** Exercise requirements **
State the number of lines in the following data that contain the string "Unisex", and nothing else.

(Input data Opens)

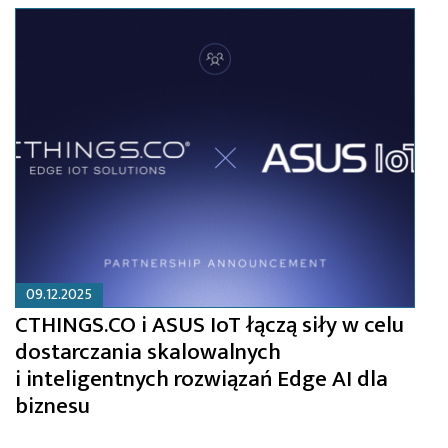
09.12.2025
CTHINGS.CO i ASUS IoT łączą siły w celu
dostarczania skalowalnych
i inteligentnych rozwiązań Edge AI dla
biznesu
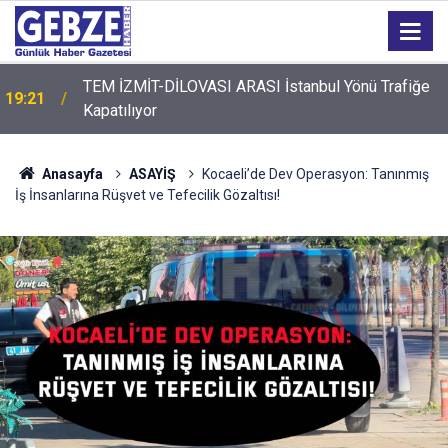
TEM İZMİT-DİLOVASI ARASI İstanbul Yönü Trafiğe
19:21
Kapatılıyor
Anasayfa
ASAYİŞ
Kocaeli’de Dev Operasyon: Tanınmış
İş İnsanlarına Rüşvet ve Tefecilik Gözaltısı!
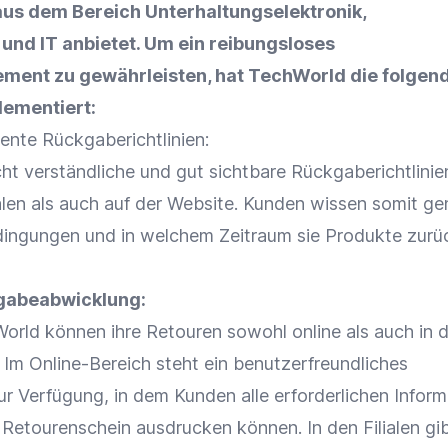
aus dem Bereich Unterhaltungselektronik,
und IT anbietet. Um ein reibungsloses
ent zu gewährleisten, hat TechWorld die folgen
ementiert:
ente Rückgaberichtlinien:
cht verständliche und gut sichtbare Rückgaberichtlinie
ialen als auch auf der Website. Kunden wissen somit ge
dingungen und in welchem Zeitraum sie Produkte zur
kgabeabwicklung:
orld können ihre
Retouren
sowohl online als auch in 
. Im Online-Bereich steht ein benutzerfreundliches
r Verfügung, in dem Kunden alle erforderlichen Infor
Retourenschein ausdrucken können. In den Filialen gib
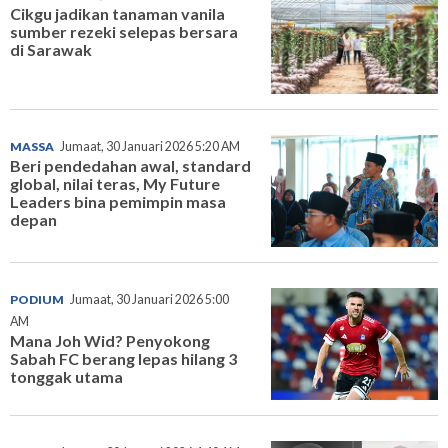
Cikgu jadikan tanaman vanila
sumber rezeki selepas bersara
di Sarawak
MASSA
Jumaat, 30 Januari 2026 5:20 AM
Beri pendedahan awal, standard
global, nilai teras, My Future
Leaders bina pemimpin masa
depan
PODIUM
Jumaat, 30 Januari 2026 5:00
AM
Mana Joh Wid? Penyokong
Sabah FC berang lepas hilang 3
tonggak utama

(Input data Closes)
(Input data Opens)

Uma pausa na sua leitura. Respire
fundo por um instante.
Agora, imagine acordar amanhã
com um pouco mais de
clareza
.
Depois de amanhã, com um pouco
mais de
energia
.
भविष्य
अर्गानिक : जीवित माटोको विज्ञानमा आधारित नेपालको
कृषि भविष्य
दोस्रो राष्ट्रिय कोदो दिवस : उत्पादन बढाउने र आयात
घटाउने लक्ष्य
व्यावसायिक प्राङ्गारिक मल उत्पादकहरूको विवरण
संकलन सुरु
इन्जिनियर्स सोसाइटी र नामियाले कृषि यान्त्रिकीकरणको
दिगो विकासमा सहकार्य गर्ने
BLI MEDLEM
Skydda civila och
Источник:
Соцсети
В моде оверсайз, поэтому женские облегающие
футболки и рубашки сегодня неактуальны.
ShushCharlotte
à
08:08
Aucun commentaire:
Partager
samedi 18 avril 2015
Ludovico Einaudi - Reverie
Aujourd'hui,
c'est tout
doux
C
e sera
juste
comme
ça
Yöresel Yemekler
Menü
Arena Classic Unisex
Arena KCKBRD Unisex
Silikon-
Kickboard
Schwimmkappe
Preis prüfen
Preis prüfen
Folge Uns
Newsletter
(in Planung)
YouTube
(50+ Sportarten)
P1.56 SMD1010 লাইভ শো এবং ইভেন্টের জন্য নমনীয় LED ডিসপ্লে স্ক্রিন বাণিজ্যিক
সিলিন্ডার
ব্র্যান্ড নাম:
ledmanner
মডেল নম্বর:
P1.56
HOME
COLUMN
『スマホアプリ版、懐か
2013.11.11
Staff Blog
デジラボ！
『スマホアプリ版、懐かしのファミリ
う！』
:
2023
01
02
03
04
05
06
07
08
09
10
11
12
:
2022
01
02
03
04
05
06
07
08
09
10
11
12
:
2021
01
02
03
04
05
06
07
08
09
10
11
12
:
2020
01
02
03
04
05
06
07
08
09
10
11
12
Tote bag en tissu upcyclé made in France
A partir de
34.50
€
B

(Input data Closes)
(Input data Opens)

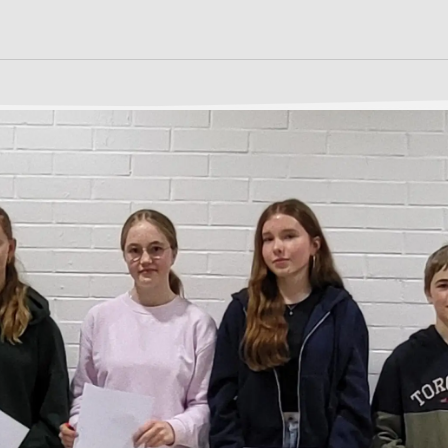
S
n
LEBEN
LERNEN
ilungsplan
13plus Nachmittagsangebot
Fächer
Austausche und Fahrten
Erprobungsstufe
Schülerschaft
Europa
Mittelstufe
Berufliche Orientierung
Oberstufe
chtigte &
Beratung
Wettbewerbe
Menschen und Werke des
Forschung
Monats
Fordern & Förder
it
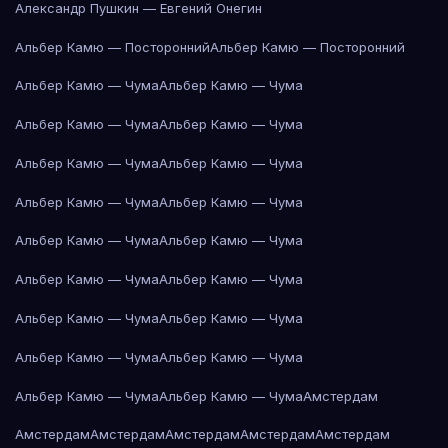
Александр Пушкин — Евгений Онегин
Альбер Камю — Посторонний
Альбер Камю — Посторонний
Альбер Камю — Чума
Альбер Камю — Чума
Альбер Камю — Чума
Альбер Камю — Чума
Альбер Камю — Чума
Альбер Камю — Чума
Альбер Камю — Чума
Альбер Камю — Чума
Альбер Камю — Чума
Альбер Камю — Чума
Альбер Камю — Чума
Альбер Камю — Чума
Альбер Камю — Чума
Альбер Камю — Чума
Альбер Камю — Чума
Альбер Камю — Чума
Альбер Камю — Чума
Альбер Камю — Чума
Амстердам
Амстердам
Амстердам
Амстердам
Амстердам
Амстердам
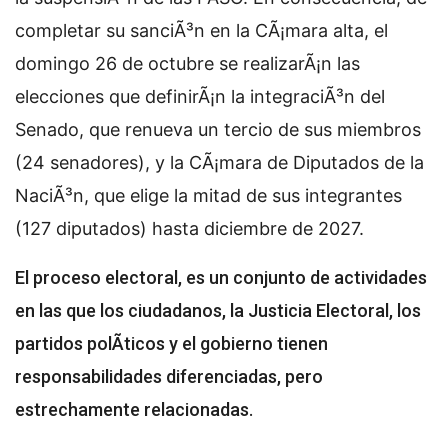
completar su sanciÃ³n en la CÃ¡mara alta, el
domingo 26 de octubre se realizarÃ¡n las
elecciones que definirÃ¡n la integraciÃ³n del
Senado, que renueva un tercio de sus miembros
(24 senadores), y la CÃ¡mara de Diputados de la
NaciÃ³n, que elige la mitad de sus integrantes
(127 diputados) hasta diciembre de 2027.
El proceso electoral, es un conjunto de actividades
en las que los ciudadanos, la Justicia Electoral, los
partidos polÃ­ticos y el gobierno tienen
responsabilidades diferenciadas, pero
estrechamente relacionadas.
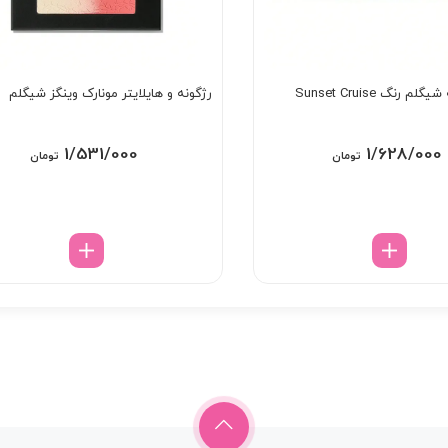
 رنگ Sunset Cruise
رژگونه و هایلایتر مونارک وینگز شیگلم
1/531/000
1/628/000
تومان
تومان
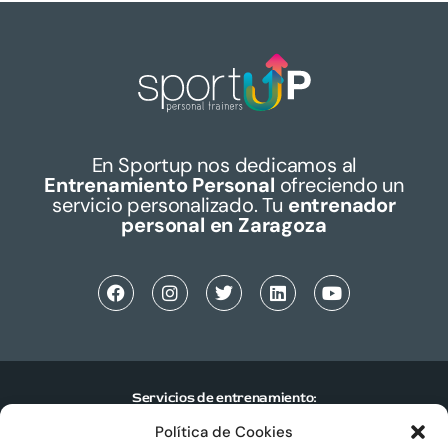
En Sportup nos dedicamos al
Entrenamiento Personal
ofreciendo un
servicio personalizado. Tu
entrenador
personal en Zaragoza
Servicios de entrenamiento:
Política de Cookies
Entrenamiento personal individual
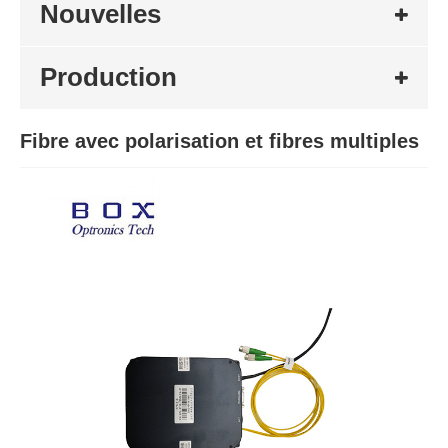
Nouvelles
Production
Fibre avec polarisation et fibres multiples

(Input data Closes)

** Exercise response **
2